Kristin Van Damme: “More information is available than ever before. This makes it difficult to know what is reliable and what is not. Do you hear enough alternative voices, are they worthy or are they spreading incorrect information? Recognizing reliable information is a problem.”
Bart Vanhaelewyn: “It’s because more and more players, such as politicians and companies, communicate directly with their audience and are therefore skipping the traditional middle man: journalists. After all, they are the ones who are trained to check facts, to channel information and to provide the public with correct information. The responsibility for choosing the best sources therefore rests more and more with the public itself. Which are relevant? Which ones do you consider more critically? As an individual you cannot possibly know enough about everything to make a well-founded decision yourself.”
In this mass of information does the term “fake news” often appear incorrectly?
Bart: “We are used to putting everything in boxes: it is either right or wrong. We think there is only one reality. From there, it is easy to say that the other person’s opinion is “fake news,” as Trump invariably does. The reality is much more complex. Interpretations differ because of a different worldview and different experiences. Fake news is often just an easy way to stop a discussion when you have no more arguments.”
Kristin: “Fake news is deliberately spreading false information for personal or commercial gain, in a form that looks like news. This is not the same as what journalists report on the basis of incorrect information they’ve received. We are talking about disinformation or “news with incorrect information”, not fake news.”
It almost seems like a language issue, but does it have major consequences?
Kristin: “We can still expect journalists to only offer news when it has been confirmed by two sources. And in the so-called “fact checks” they will also check claims that have been made directly. By putting everything on the same page and consistently shouting “fake news”, you actually create the impression that journalists are out to deliberately misinform people. And that is how you diminish confidence in the news.”
So wrongly using the term "fake news" is a bigger problem than fake news itself?
Kristin: “Indeed. We see the confidence levels in traditional media continuing to decline year after year.”
Bart: “On the other hand, we really can’t ignore real fake news. There are plenty of examples in our country. When I see how certain messages are spread as news, with the intention of influencing people incorrectly or promoting a certain ideology, then there really is a problem.”
You are working on a solution in newsDNA, an algorithm that tackles both things by informing people more broadly. What exactly is behind it?
Glen Joris: “You cannot expect people to be informed about everything, but you have to bring them into contact with all the different opinions. There is currently a gap there, particularly as the current algorithms at news sites work on the basis of commercial criteria: popularity and interests. They do not take into account the news content. With newsDNA, we are investigating how people respond when they receive recommendations based on content. If you read a lot of left-leaning views, our system will also recommend opinions from the other end of the political spectrum."

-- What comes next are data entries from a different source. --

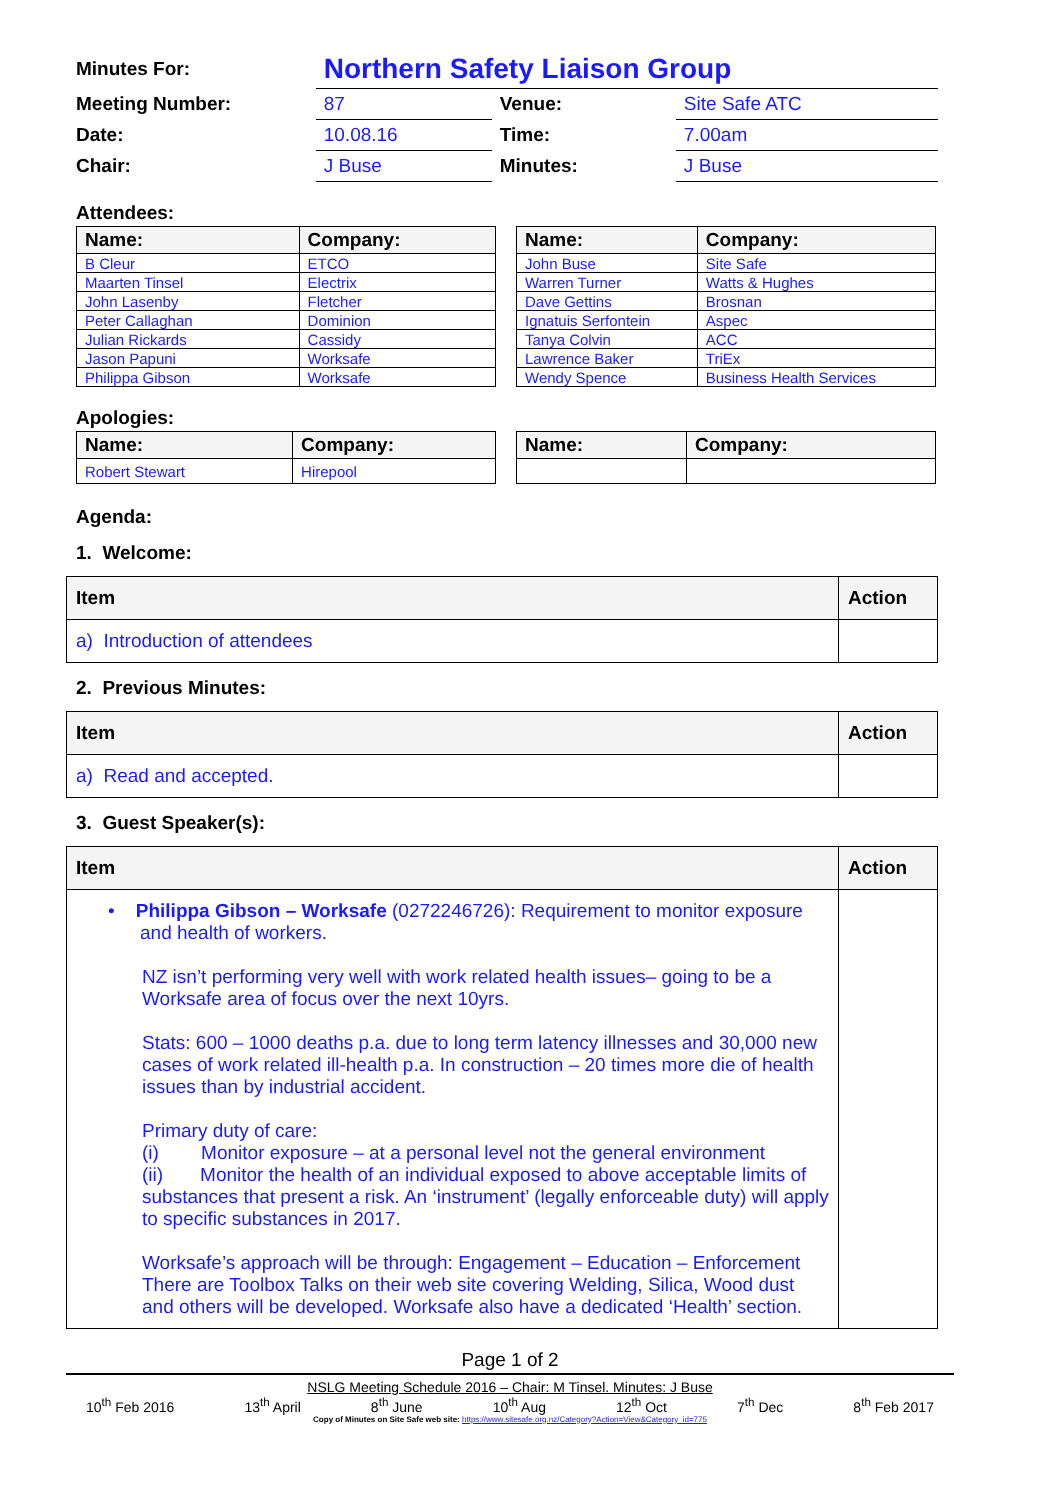| Minutes For: | Northern Safety Liaison Group | | |
| Meeting Number: | 87 | Venue: | Site Safe ATC |
| Date: | 10.08.16 | Time: | 7.00am |
| Chair: | J Buse | Minutes: | J Buse |
Attendees:
| Name: | Company: |
| --- | --- |
| B Cleur | ETCO |
| Maarten Tinsel | Electrix |
| John Lasenby | Fletcher |
| Peter Callaghan | Dominion |
| Julian Rickards | Cassidy |
| Jason Papuni | Worksafe |
| Philippa Gibson | Worksafe |
| Name: | Company: |
| --- | --- |
| John Buse | Site Safe |
| Warren Turner | Watts & Hughes |
| Dave Gettins | Brosnan |
| Ignatuis Serfontein | Aspec |
| Tanya Colvin | ACC |
| Lawrence Baker | TriEx |
| Wendy Spence | Business Health Services |
Apologies:
| Name: | Company: |
| --- | --- |
| Robert Stewart | Hirepool |
| Name: | Company: |
| --- | --- |
Agenda:
1. Welcome:
| Item | Action |
| --- | --- |
| a) Introduction of attendees | |
2. Previous Minutes:
| Item | Action |
| --- | --- |
| a) Read and accepted. | |
3. Guest Speaker(s):
| Item | Action |
| --- | --- |
| • Philippa Gibson – Worksafe (0272246726): Requirement to monitor exposure and health of workers. NZ isn’t performing very well with work related health issues– going to be a Worksafe area of focus over the next 10yrs. Stats: 600 – 1000 deaths p.a. due to long term latency illnesses and 30,000 new cases of work related ill-health p.a. In construction – 20 times more die of health issues than by industrial accident. Primary duty of care: (i) Monitor exposure – at a personal level not the general environment (ii) Monitor the health of an individual exposed to above acceptable limits of substances that present a risk. An ‘instrument’ (legally enforceable duty) will apply to specific substances in 2017. Worksafe’s approach will be through: Engagement – Education – Enforcement There are Toolbox Talks on their web site covering Welding, Silica, Wood dust and others will be developed. Worksafe also have a dedicated ‘Health’ section. | |
Page 1 of 2
NSLG Meeting Schedule 2016 – Chair: M Tinsel. Minutes: J Buse
10<sup>th</sup> Feb 2016 13<sup>th</sup> April 8<sup>th</sup> June 10<sup>th</sup> Aug 12<sup>th</sup> Oct 7<sup>th</sup> Dec 8<sup>th</sup> Feb 2017
Copy of Minutes on Site Safe web site: https://www.sitesafe.org.nz/Category?Action=View&Category_id=775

"The discussion about the closure of nuclear power plants is a good example. If you think they should close, you probably read articles that confirm that position. With commercial news algorithms, there is just a small chance that you’ll even be confronted with articles that discuss the opposite view. We want to do that, even if it offends people or they immediately click away. The entire research project doesn’t just revolve around making suggestions for articles, as we also give people an insight into what they have read. How many articles have they read for example, and in what field of interest they were. So awareness raising.”
Bart: “When you are confronted with different opinions, people start to realize that not every other opinion is fake news. In this way you also meet the misuse of that term. You cannot approach a problem from just one point of view. There are always multiple opinions and possible ways of looking at something.”
How can you measure such a thing?
Kristin: “The biggest problem we have is deciding what ‘diversity’ is. How do you measure that someone has read in more diverse way than before? That’s more complex than we thought. And yet it sounds so simple (laughs).”
Glen: “You have to specify what left and what right articles are. You can do this on the basis of content, but the tone of voice also plays a role. What terminology does the journalist use? We receive texts from all the major media groups, which we collect on our own platform. In the beginning, the labeling is being done manually, but in the long term it will be done via machine learning, so automatically. We will soon start testing the algorithm. At worst, it turns out that readers will resist it and stick to their own interests and make different choices than we give them.”
The basis of the algorithm is determined by a person … that must present you with difficult choices?
Glen: “Absolutely. We have determined what diversity is, but how diverse do you go in political positions, for example? Do you give every political party an equal chance to be featured? Or do you give larger parties — with more seats in parliament — a higher value? You should not underestimate such choices. The media groups will also have to want to install the algorithm. Commercial interests play a role. We will have to find a balance between recommending articles that match the reader’s beliefs and articles with different opinions.”